Un autre facteur n'est pas à négliger: la santé fragile d'équipes existantes, comme les Panthers de la Floride et les Coyotes de l'Arizona. Des années après leur naissance, elles cherchent toujours à s'enraciner dans leur communauté. La situation est particulièrement troublante en Floride où les Panthers, qui ont cessé de solder des milliers de billets, jouent devant des foules qui font mal paraître la LNH.

Mais cette implacable réalité ne sape pas le moral de Gary Bettman, qui a répété hier sa foi en Vincent Viola, l'actionnaire majoritaire de l'équipe.

«Vinnie Viola est engagé envers la Floride du Sud», a dit le commissaire, ajoutant d'un ton ferme que les Panthers ne sont pas candidats à une relocalisation.

Bettman croit que le modèle d'affaires de Viola portera éventuellement ses fruits. D'autant plus qu'il possède les ressources financières pour tenir le coup.

Cela dit, le commissaire garde une porte ouverte: «Si nous avons toujours cette conversation dans deux ou trois ans, ce sera peut-être différent. Mais je ne crois pas que ce sera le cas. Je pense que le marché appuiera les Panthers.»

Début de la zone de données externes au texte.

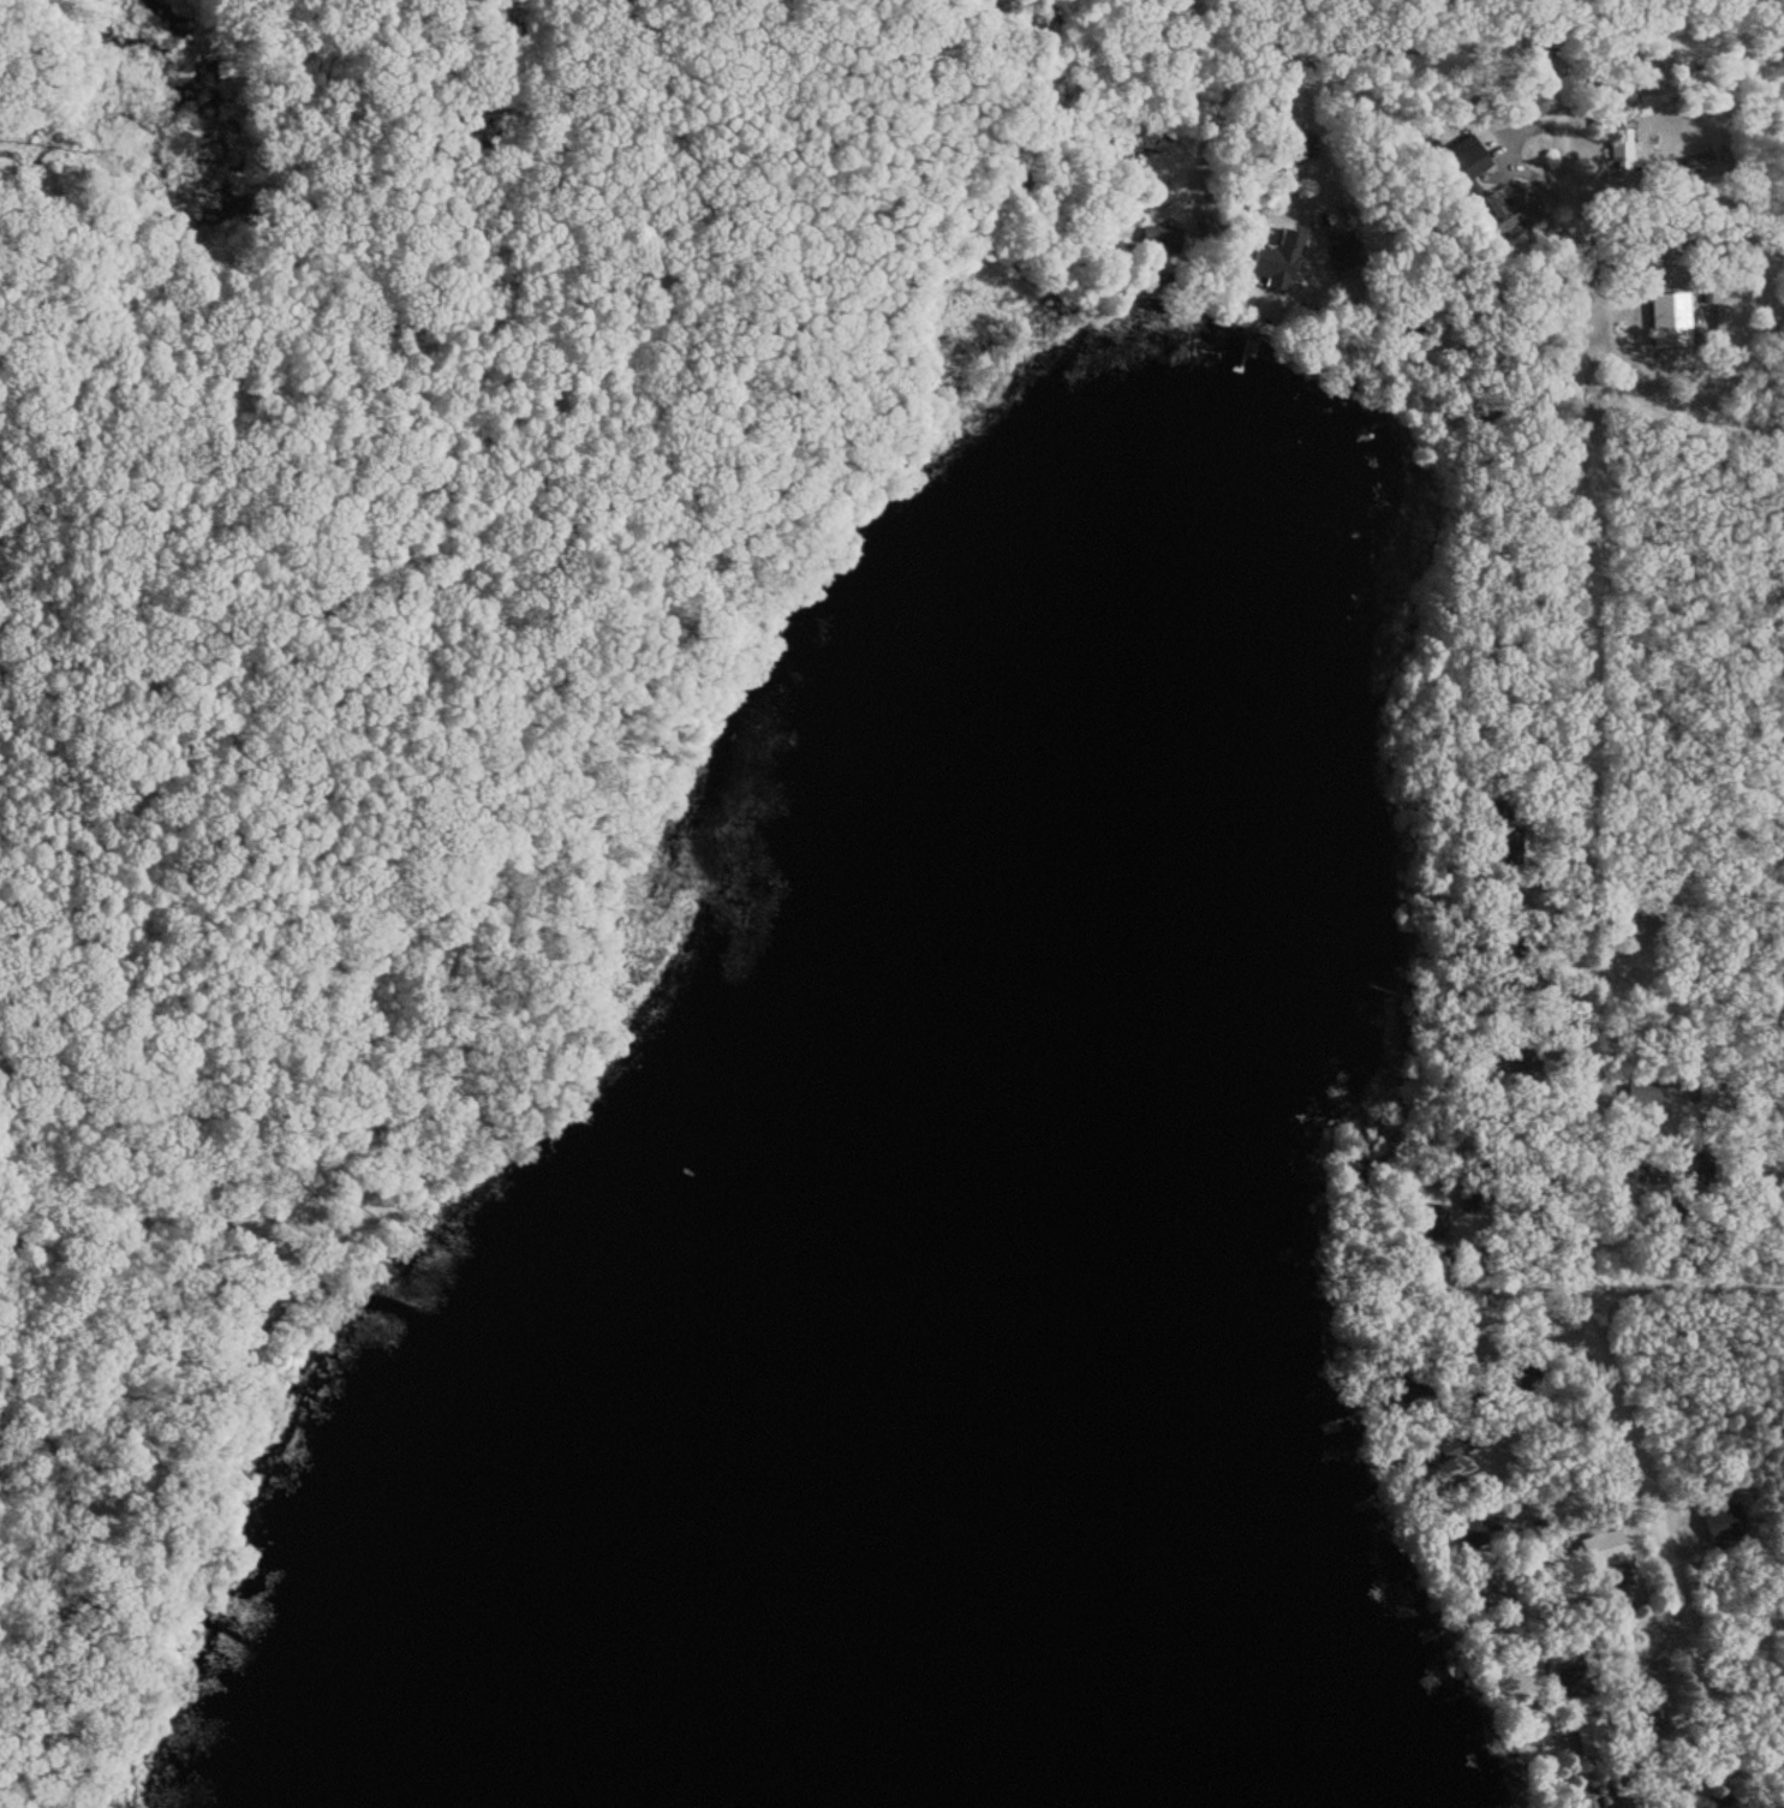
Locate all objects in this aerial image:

Compte tenu des difficultés de plusieurs équipes professionnelles à attirer de bonnes foules en Floride, comme les Marlins de Miami et les Rays de Tampa au baseball, l'opinion de Bettman semble basée sur des espoirs plus que sur des faits. Les ennuis des Panthers représentent actuellement la meilleure piste pour le retour des Nordiques. Car une éventuelle expansion n'aura sans doute pas lieu dans l'association de l'Est.

***

Dans son désir d'augmenter ses revenus, qui devraient atteindre le cap symbolique des 4 milliards cette saison, la LNH veut organiser une Coupe du monde de hockey en septembre 2016. Mais le projet, qui nécessite la collaboration de l'Association des joueurs, n'est pas mûr.

Pour l'instant, la rumeur veut que tous les matchs soient présentés à Toronto. Quant à la participation des joueurs de la LNH aux Jeux olympiques de 2018, elle demeure en suspens.

Il serait dommage que la LNH limite sa stratégie internationale à la Coupe du monde et fasse l'impasse sur les Jeux olympiques. Un tournoi disputé à l'automne n'aura jamais le prestige d'un rendez-vous olympique au milieu de la saison, lorsque les joueurs ont retrouvé leur rythme.

Et sans la passion des Canadiens pour le hockey, cette Coupe du monde ne verrait jamais le jour. Les droits de télé au pays seront l'élément clé du modèle de revenus. Cela ne diminue en rien le rêve américain de la LNH, comme en fait foi son flirt avec Las Vegas.